## Bar Chart: Evaluation on Verification and Correction (Base Model: Qwen2.5-Math-7B)
### Overview
The image presents two bar charts comparing the performance of different models (SFT, SFT + Process-level RL, and SFT + Outcome-level RL) on self-verification and self-correction metrics. The left chart focuses on self-verification metrics (Verification Accuracy, Error Recall, Correct Precision), while the right chart focuses on self-correction metrics (Incorrect to Correct, Correct to Incorrect).
### Components/Axes
**Left Chart (Self-verification Metrics):**
* **Title:** Self-verification Metrics
* **X-axis:** Categorical axis with three categories: "Verification Accuracy", "Error Recall", and "Correct Precision".
* **Y-axis:** "Value (%)", ranging from 50 to 90 in increments of 10.
* **Legend:** Located in the top-left corner.
* Gray: SFT
* Teal: SFT + Process-level RL
* Peach: SFT + Outcome-level RL
**Right Chart (Self-correction Metrics):**
* **Title:** Self-correction Metrics
* **X-axis:** Categorical axis with two categories: "Incorrect to Correct" and "Correct to Incorrect".
* **Y-axis:** "Value (%)", ranging from 0 to 14 in increments of 2.
* **Legend:** (Same as left chart)
* Gray: SFT
* Teal: SFT + Process-level RL
* Peach: SFT + Outcome-level RL
### Detailed Analysis
**Left Chart (Self-verification Metrics):**
* **Verification Accuracy:**
* SFT (Gray): 61.58%
* SFT + Process-level RL (Teal): 74.61%
* SFT + Outcome-level RL (Peach): 66.49%
* Trend: SFT + Process-level RL performs the best, followed by SFT + Outcome-level RL, and then SFT.
* **Error Recall:**
* SFT (Gray): 66.83%
* SFT + Process-level RL (Teal): 64.75%
* SFT + Outcome-level RL (Peach): 70.11%
* Trend: SFT + Outcome-level RL performs the best, followed by SFT, and then SFT + Process-level RL.
* **Correct Precision:**
* SFT (Gray): 84.94%
* SFT + Process-level RL (Teal): 90.28%
* SFT + Outcome-level RL (Peach): 87.85%
* Trend: SFT + Process-level RL performs the best, followed by SFT + Outcome-level RL, and then SFT.
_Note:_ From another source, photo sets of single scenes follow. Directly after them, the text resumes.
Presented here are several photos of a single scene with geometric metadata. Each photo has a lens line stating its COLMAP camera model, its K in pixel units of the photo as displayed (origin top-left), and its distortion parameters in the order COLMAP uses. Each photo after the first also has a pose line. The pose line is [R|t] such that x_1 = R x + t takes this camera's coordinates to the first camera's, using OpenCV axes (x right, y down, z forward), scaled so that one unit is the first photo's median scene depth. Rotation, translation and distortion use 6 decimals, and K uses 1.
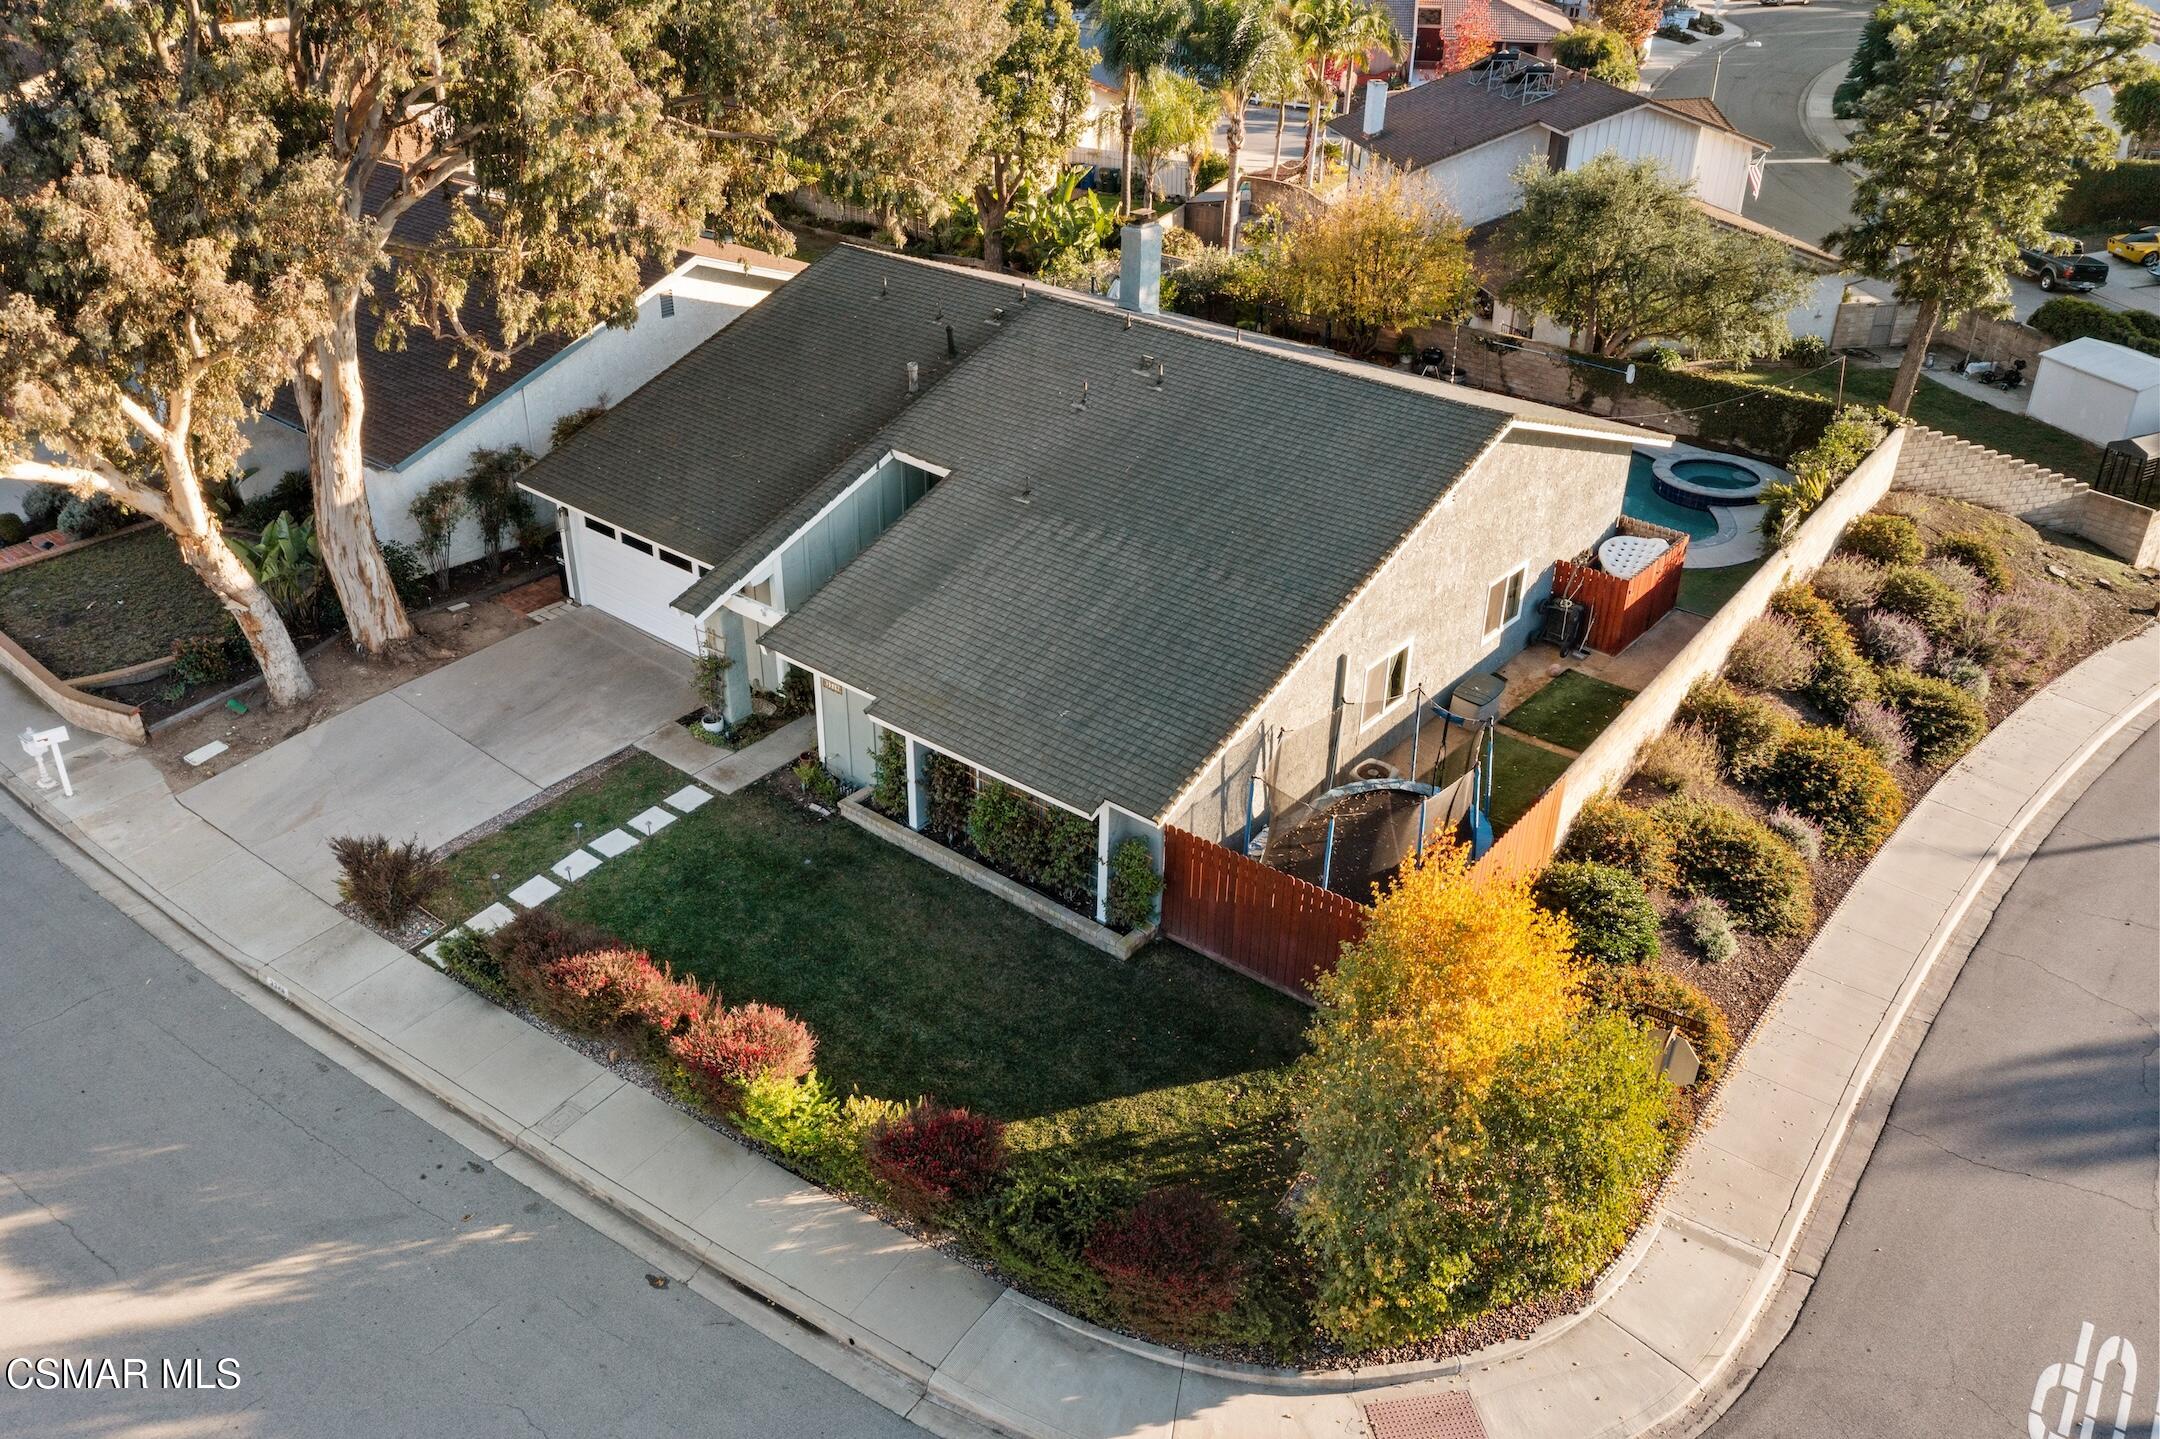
lens RADIAL K [[1728.3, 0, 1080.0], [0, 1728.3, 719.5], [0, 0, 1]] dist [-0.002346, 0.009417]
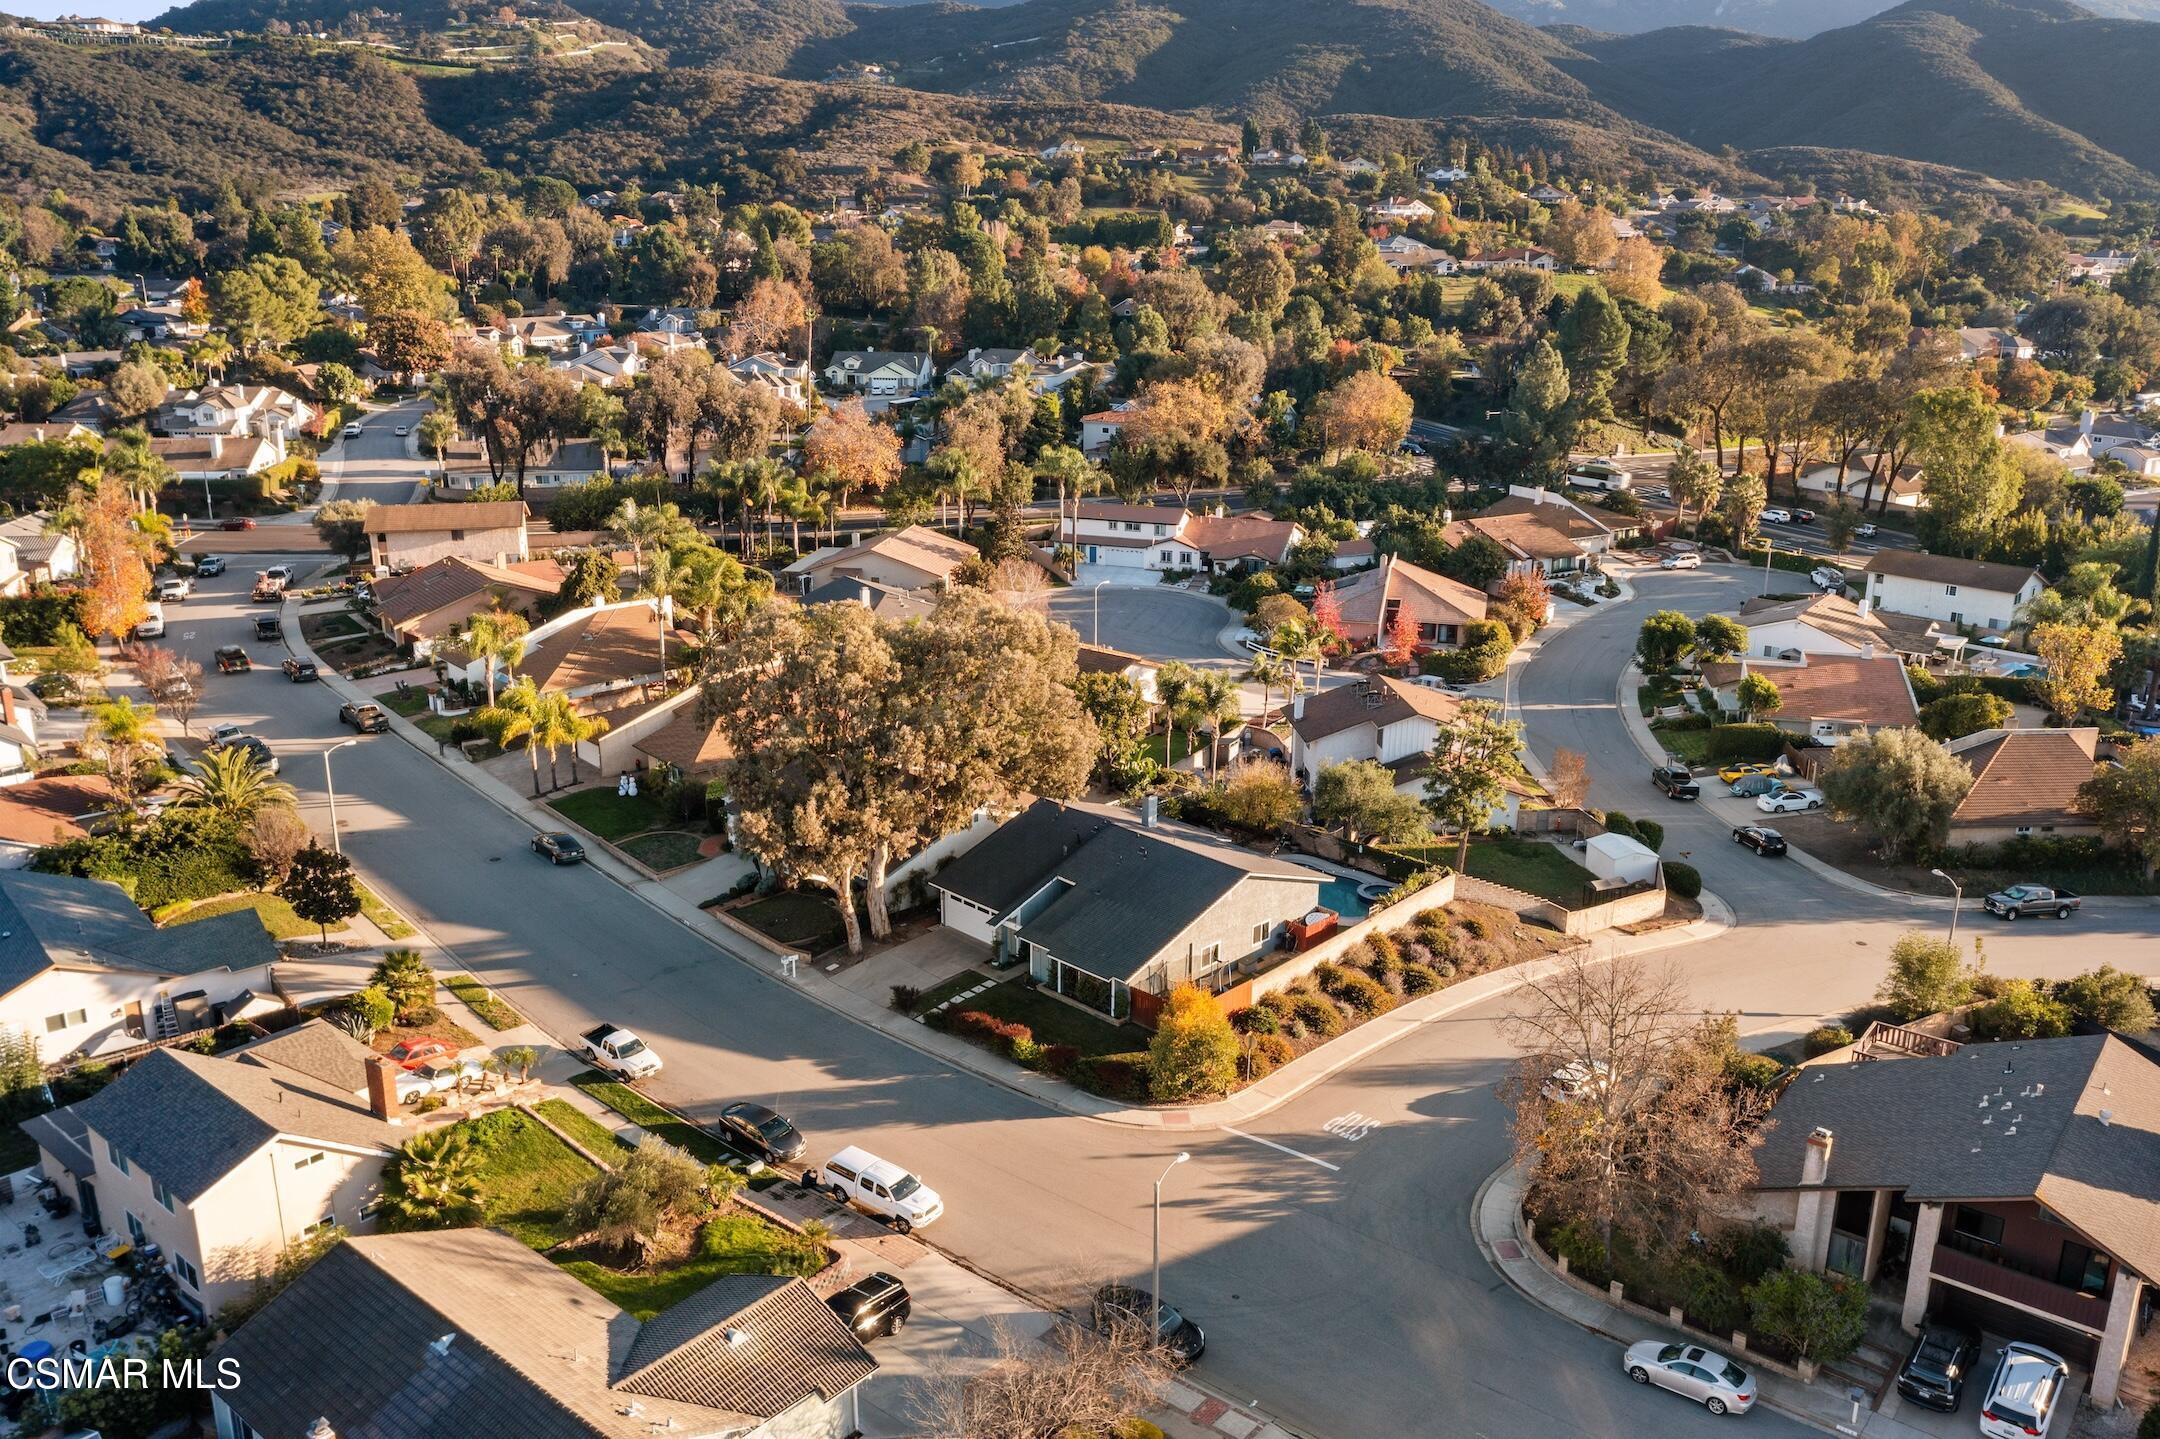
lens RADIAL K [[1728.3, 0, 1080.0], [0, 1728.3, 719.5], [0, 0, 1]] dist [-0.002346, 0.009417]
pose [[0.995776, 0.020040, -0.089602, 0.204040], [-0.039739, 0.973816, -0.223839, 0.262663], [0.082771, 0.226455, 0.970498, -2.067349]]
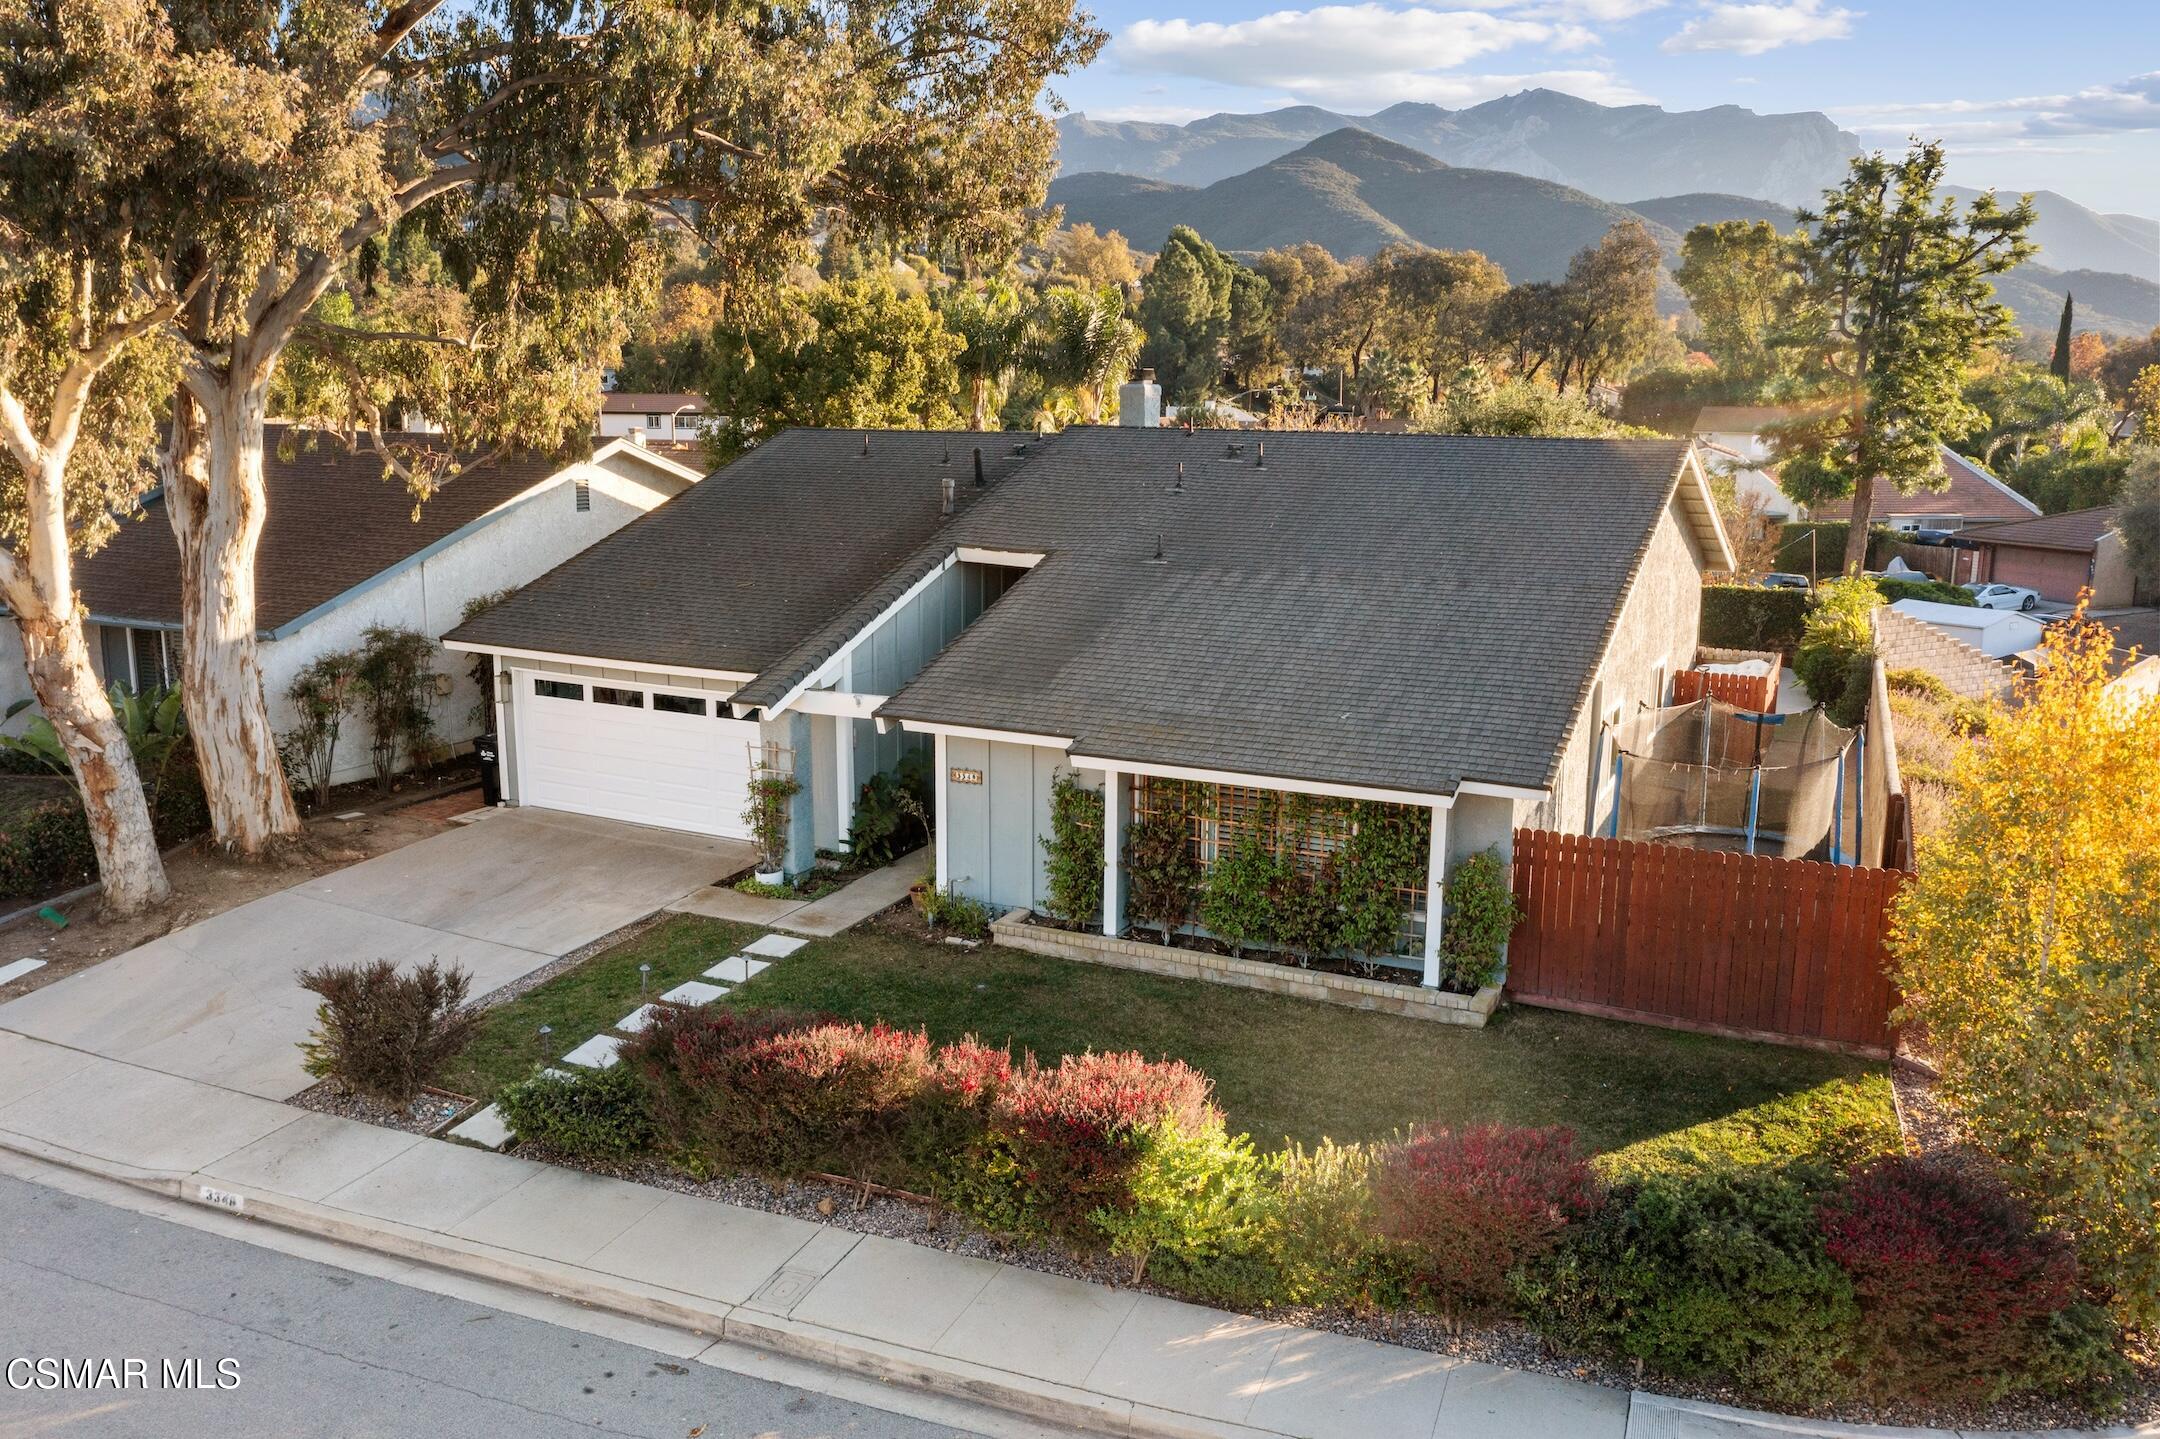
lens RADIAL K [[1728.3, 0, 1080.0], [0, 1728.3, 719.5], [0, 0, 1]] dist [-0.002346, 0.009417]
pose [[0.973383, -0.049809, 0.223704, -0.245400], [0.117452, 0.946588, -0.300294, 0.178104], [-0.196798, 0.318575, 0.927243, 0.259548]]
**Right Chart (Self-correction Metrics):**
* **Incorrect to Correct:**
* SFT (Gray): 6.52%
* SFT + Process-level RL (Teal): 12.22%
* SFT + Outcome-level RL (Peach): 13.64%
* Trend: SFT + Outcome-level RL performs the best, followed by SFT + Process-level RL, and then SFT.
* **Correct to Incorrect:**
* SFT (Gray): 1.96%
* SFT + Process-level RL (Teal): 1.46%
* SFT + Outcome-level RL (Peach): 0.97%
* Trend: SFT performs the worst, followed by SFT + Process-level RL, and then SFT + Outcome-level RL.
### Key Observations
* SFT + Process-level RL generally performs better than SFT and SFT + Outcome-level RL in self-verification metrics, especially in Verification Accuracy and Correct Precision.
* SFT + Outcome-level RL shows the best performance in Error Recall and Incorrect to Correct metrics.
* All models have a low percentage of "Correct to Incorrect" transitions.
### Interpretation
The charts suggest that incorporating reinforcement learning (RL) into the SFT model, either at the process level or outcome level, generally improves performance in both self-verification and self-correction tasks. The specific type of RL (process-level vs. outcome-level) seems to have a varying impact depending on the metric being evaluated. SFT + Process-level RL excels in accuracy and precision, while SFT + Outcome-level RL is better at recalling errors and correcting incorrect answers. The low "Correct to Incorrect" values across all models indicate a relatively stable performance in maintaining correct answers. The base SFT model consistently underperforms compared to the RL-enhanced models, highlighting the benefits of incorporating RL techniques for these tasks.